Category Archives: Tagebuch

In der Welt sein

Niemand kann unter dem Zustand der Welt und der Leute leiden, und dabei keinen Schaden auch an der eigenen Seele nehmen wollen, sagt mir ein alter Mann, mit Teetassen klappernd. Ich lege meinen Kopf an seine Schulter. Ein bisschen emotionaler Selbstmord, das liegt mir wohl. Die Reaktion der Leute auf meine Art, in der Welt zu sein, ist bisweilen ein seelenloser Schnellzug, bestens dafür geeignet.
Der Alte hatte mich ans Meer geführt, vor einigen Tagen, als hätte er gewusst, dass ich dorthin will.

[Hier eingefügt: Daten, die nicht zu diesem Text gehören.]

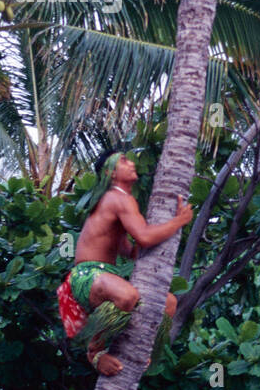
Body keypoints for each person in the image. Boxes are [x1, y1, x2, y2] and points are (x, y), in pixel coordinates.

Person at [56, 150, 193, 375]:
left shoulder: (119, 201)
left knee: (168, 303)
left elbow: (132, 252)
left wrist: (162, 228)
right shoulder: (117, 198)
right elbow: (145, 237)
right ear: (110, 173)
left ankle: (138, 349)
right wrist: (178, 221)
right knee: (128, 295)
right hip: (87, 276)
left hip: (106, 278)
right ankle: (95, 351)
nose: (131, 163)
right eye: (123, 160)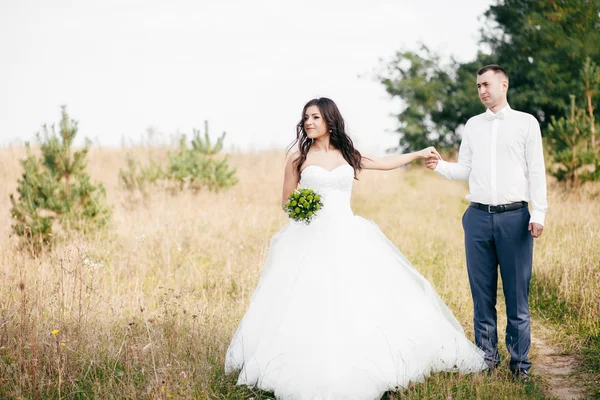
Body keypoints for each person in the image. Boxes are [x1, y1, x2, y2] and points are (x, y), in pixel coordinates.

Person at [225, 97, 487, 400]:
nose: (309, 122)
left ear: (329, 121)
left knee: (362, 296)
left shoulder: (348, 154)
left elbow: (385, 163)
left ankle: (373, 358)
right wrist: (303, 206)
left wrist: (417, 153)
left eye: (315, 118)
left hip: (348, 233)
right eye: (306, 118)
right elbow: (285, 202)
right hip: (309, 238)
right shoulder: (298, 157)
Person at [425, 65, 548, 381]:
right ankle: (487, 361)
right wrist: (439, 166)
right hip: (477, 218)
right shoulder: (473, 125)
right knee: (482, 297)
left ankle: (519, 366)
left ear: (504, 84)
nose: (481, 90)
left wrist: (539, 214)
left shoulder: (526, 123)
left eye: (486, 84)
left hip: (516, 218)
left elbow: (536, 171)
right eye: (478, 86)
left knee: (517, 298)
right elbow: (465, 168)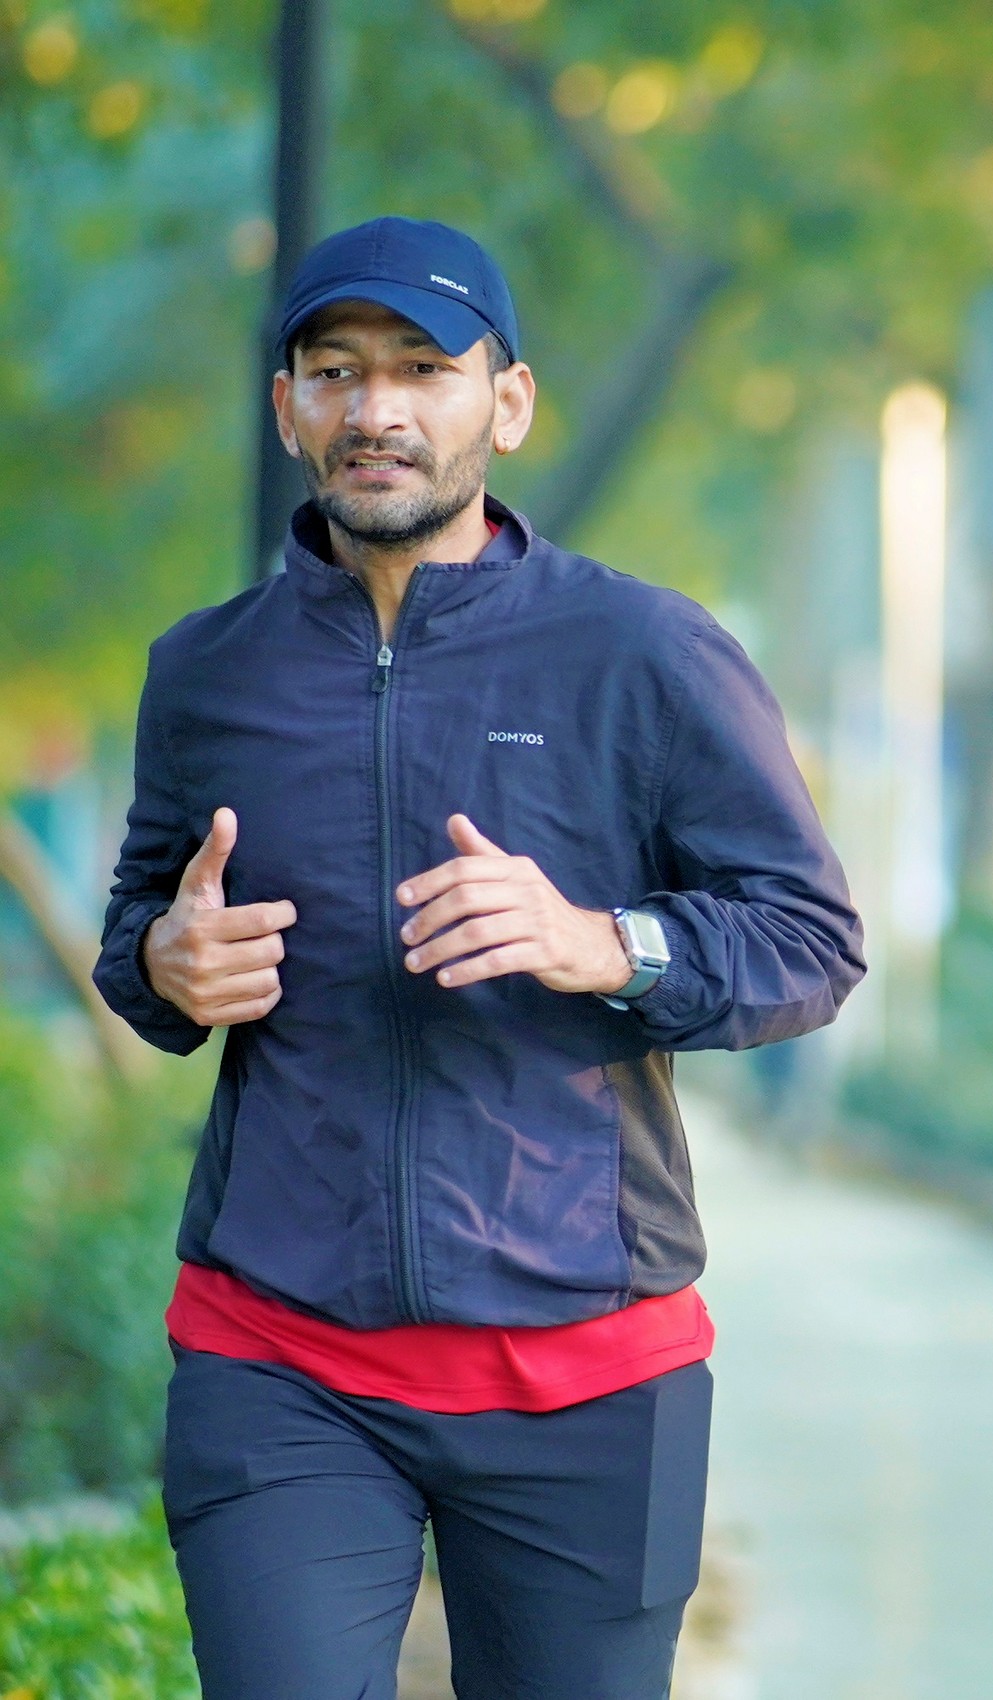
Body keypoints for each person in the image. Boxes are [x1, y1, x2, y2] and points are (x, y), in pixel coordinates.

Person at [94, 216, 864, 1699]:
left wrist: (602, 941)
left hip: (588, 1369)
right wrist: (167, 963)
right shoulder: (207, 670)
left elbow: (810, 939)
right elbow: (145, 930)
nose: (374, 408)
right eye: (335, 371)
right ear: (287, 408)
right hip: (282, 1358)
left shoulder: (642, 653)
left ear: (505, 405)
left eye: (422, 369)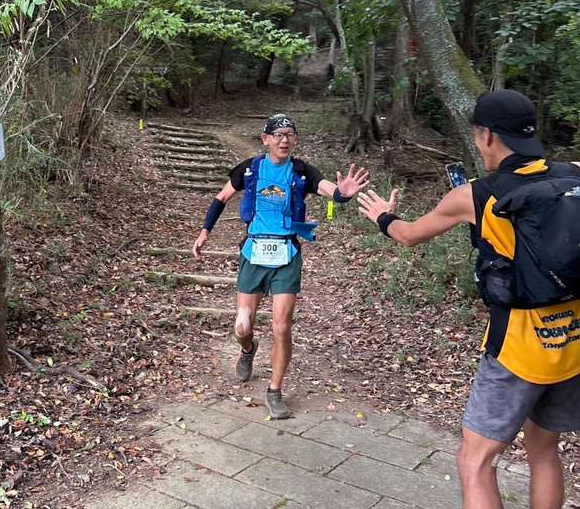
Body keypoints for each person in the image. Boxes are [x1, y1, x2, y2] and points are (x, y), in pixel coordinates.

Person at [357, 89, 580, 509]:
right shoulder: (574, 174)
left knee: (474, 461)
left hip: (517, 347)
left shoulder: (476, 195)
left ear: (487, 136)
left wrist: (383, 216)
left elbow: (408, 235)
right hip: (572, 341)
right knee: (544, 450)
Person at [192, 113, 369, 419]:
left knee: (282, 327)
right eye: (278, 134)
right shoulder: (250, 169)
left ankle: (274, 390)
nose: (284, 140)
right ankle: (248, 349)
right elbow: (221, 197)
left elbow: (330, 190)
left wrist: (343, 194)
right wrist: (205, 231)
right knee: (242, 325)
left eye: (289, 134)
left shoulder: (301, 171)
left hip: (286, 253)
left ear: (295, 140)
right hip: (254, 252)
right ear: (266, 139)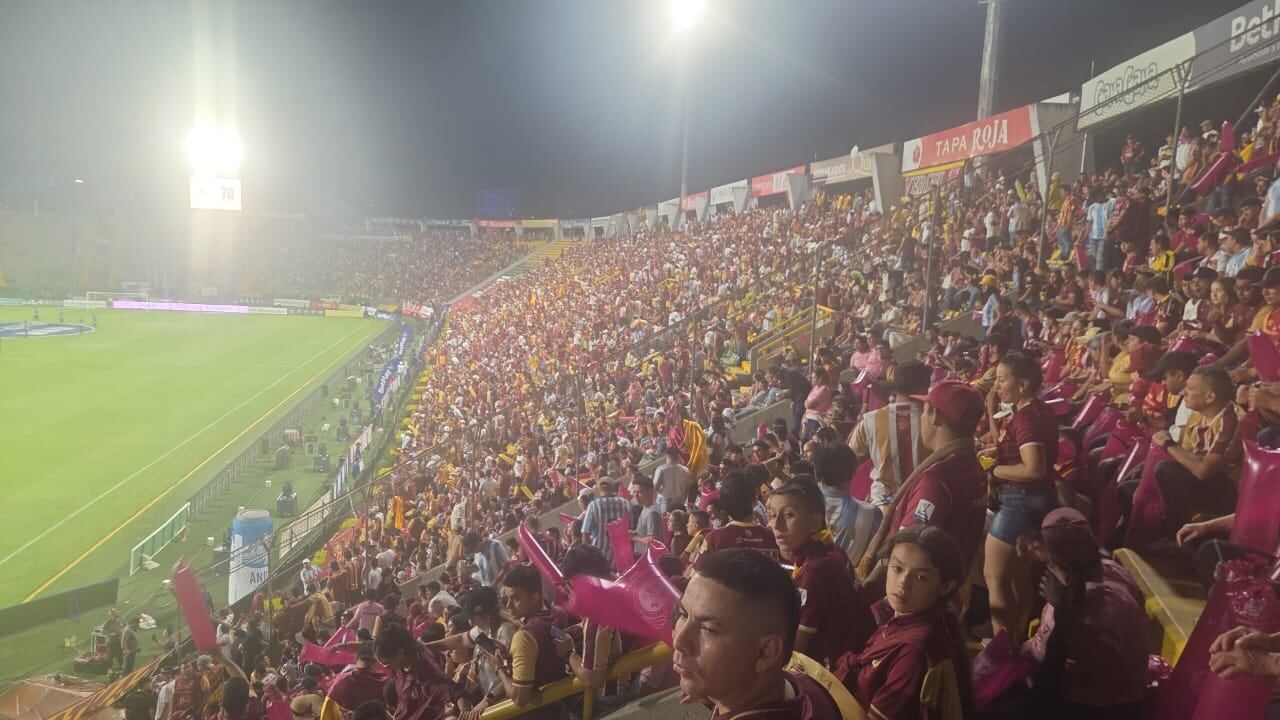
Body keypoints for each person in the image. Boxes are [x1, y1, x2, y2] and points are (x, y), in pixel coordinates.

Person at [983, 509, 1147, 719]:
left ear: (1063, 567)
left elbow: (1086, 658)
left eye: (1050, 563)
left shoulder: (1093, 605)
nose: (1046, 568)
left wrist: (1061, 610)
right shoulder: (1110, 569)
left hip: (1093, 707)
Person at [672, 548, 844, 719]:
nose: (679, 642)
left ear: (765, 652)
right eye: (684, 615)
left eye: (708, 630)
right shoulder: (805, 685)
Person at [835, 526, 973, 720]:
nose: (902, 583)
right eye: (897, 569)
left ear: (945, 586)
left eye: (920, 577)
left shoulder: (914, 651)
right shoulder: (906, 619)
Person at [863, 382, 987, 581]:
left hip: (920, 594)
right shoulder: (972, 465)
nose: (921, 417)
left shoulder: (936, 480)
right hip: (951, 584)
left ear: (935, 416)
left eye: (924, 410)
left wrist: (867, 591)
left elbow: (905, 554)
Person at [984, 353, 1058, 641]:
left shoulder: (1028, 419)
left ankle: (1001, 649)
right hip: (1032, 500)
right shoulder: (1033, 411)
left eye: (1002, 380)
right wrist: (991, 414)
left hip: (1019, 501)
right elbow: (1007, 445)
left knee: (995, 577)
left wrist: (995, 470)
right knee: (1017, 575)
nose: (998, 386)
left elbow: (1034, 468)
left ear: (1023, 383)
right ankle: (1015, 637)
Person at [766, 479, 873, 666]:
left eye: (788, 515)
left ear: (815, 522)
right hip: (859, 654)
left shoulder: (814, 570)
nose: (776, 525)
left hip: (836, 673)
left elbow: (796, 648)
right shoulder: (832, 550)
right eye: (773, 515)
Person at [1150, 367, 1241, 541]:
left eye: (1190, 388)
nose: (1184, 392)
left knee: (1166, 470)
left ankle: (1177, 538)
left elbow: (1203, 471)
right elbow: (1186, 455)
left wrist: (1168, 443)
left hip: (1230, 491)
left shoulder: (1232, 420)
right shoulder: (1196, 416)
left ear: (1210, 397)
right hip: (1206, 481)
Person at [848, 360, 932, 509]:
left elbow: (851, 459)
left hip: (883, 503)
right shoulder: (936, 418)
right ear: (922, 388)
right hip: (925, 501)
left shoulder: (869, 420)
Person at [494, 565, 569, 718]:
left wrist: (498, 669)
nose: (508, 606)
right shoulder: (558, 613)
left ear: (534, 597)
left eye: (515, 599)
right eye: (506, 599)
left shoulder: (523, 637)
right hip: (561, 704)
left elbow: (520, 698)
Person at [374, 623, 461, 720]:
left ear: (400, 653)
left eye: (387, 663)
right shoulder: (401, 666)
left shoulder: (426, 671)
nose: (387, 667)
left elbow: (452, 691)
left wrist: (465, 709)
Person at [699, 470, 779, 564]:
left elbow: (696, 575)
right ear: (754, 500)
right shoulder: (774, 538)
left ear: (723, 503)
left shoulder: (714, 539)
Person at [326, 646, 389, 714]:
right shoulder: (385, 680)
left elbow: (329, 706)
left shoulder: (341, 680)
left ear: (356, 658)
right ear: (375, 661)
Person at [579, 478, 630, 558]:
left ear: (598, 489)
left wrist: (587, 556)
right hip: (622, 555)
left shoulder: (593, 505)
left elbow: (585, 533)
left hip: (600, 555)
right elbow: (630, 528)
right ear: (613, 487)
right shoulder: (625, 503)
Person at [653, 446, 694, 512]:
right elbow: (688, 488)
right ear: (678, 456)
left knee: (665, 520)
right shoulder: (686, 470)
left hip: (664, 501)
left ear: (666, 455)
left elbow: (655, 487)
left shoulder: (661, 469)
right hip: (680, 501)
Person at [629, 475, 664, 552]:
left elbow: (653, 541)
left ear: (650, 492)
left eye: (639, 492)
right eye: (634, 491)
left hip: (647, 557)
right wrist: (635, 533)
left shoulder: (652, 513)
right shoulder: (645, 506)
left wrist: (634, 537)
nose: (635, 495)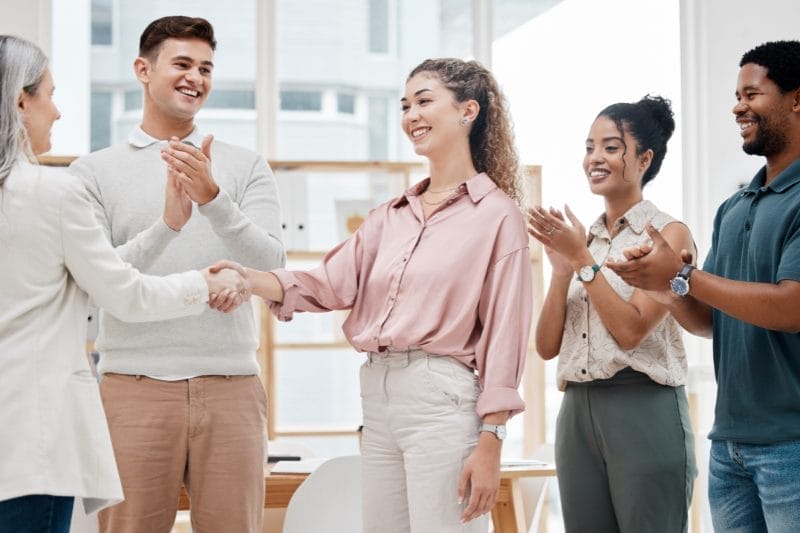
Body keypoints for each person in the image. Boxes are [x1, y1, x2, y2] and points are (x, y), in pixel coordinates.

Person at [216, 57, 531, 532]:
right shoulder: (391, 215)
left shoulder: (497, 216)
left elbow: (505, 335)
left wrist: (492, 439)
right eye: (405, 105)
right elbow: (327, 283)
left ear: (469, 111)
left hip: (442, 399)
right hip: (378, 398)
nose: (411, 115)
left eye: (425, 101)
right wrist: (248, 276)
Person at [0, 35, 248, 533]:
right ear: (20, 100)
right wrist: (204, 281)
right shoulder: (54, 191)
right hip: (31, 438)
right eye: (48, 95)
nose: (57, 112)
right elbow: (124, 294)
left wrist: (165, 228)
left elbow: (94, 279)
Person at [68, 16, 285, 533]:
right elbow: (102, 282)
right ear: (143, 69)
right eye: (182, 64)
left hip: (232, 384)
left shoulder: (245, 165)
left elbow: (271, 262)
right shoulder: (92, 172)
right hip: (133, 386)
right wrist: (169, 225)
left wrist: (213, 200)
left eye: (206, 68)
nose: (196, 78)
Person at [607, 40, 800, 532]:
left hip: (792, 445)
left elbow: (791, 307)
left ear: (796, 99)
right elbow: (711, 322)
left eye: (752, 94)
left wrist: (688, 276)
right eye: (737, 94)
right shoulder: (734, 208)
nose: (738, 106)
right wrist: (667, 284)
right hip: (731, 447)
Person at [528, 96, 697, 532]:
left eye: (610, 147)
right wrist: (562, 271)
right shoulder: (586, 239)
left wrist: (581, 258)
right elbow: (546, 348)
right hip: (577, 414)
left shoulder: (667, 233)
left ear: (644, 158)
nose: (594, 158)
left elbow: (631, 331)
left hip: (643, 407)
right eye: (589, 147)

Vielleicht, denke ich dann, hatte er nur aufmerksam mein Tagebuch gelesen. Es spielt keine Rolle, denn beides ist gut. Da sitzen wir jedenfalls wieder, in den Dünen, und irgendwann gehe ich weiter, genug Tee, mir ist wieder warm.

Mittags

Mittag und die Grillen zirpen. Zwei Zigarillos und ein Brief nach Paris, der ungewöhnlich lang und flirtatious geraten ist. Flirtatious, warum es dafür kein deutsches Wort gibt, frage ich mich. Ich gehe nach draußen, nehme Nüsse für die Meisen mit. Ich zerbreche mir den Kopf anderer Leute und die Nussschalen unter meinem Schuh. Schließlich entscheide ich mich für eine Kopfschmerztablette und singe in leisen Tönen ein bisschen Wahrheit in die Welt hinaus. Die Wahrheit ist, dass der Frankfurter Yuppie, der Rosenkavalier und der Prinz derselbe sind und die Luft zwischen Genf und Frankfurt nur deshalb so dünn wurde, weil ich den Kopf verloren hatte. Gestern fand ich ihn wieder, bei Michael Bublé. And this old world is a new world and a bold world for me.

Teebeutelfarm

Krähen schreien. Das Rauschen des Regens übertönt das Brutzeln in der Pfanne. Manchmal ist es umgekehrt. Jemand kocht und wie immer ist das ein gutes Gefühl. Zwischendurch grabe ich in feuchter Erde. Auf meinem Schreibtisch wächst eine Teebeutelfarm.

Flipflops

Vor sieben Tagen folgte ein verschwitzter Prinz mir auf den Fersen durch den Wald. Im Schatten, an einem tiefen Quelltopf, hatte er Rast gemacht. Da hatte ich ihn aufgegabelt. Die Farben des Wassers änderten sich mit dem wandernden Tageslicht, wie meine Launen. Das Laub hatte sein unschuldiges Frühlingsgrün verloren, der Prinz seinen Freimut. Ich mochte ihn trotzdem. Er briet mir Fisch und opferte mir halbe Lügen. Ich warf sie mit den Fischresten ins Feuer, zusammen mit einer kleinen Schweizer Eisfahne. Er biss mir in den Nacken und hielt mich fest im Schoß. Nach Morcheln und Rosen roch die Erde und die Kalksteine waren weiß wie Gerippe.
Du bist in Flipflops sehr geländegängig, sagte der Prinz und stolperte.

Fruchtschnitten

Im Kloster werden Tabu und Obszönes im Film behandelt. Wir sehen spanische Filme und essen Fruchtschnitten. Ich lustwandle vom Tor zum Brunnen zur Linde und zurück. Ich schicke einen jungen Mann in den Beichtstuhl und wate in der Donau. Ich lerne ein geschwätziges Teufelchen kennen, das eine schwarze Hochsteckfrisur hat und auf Heideggers Kosten mit mir füßelt. Ich passe zu den Künstlern und küsse vor laufender Kamera Erbeeren und einen fremden, italienischen Mund. Ich trinke tatsächlich keinen Tropfen Wein und verschwinde von der Bildfläche.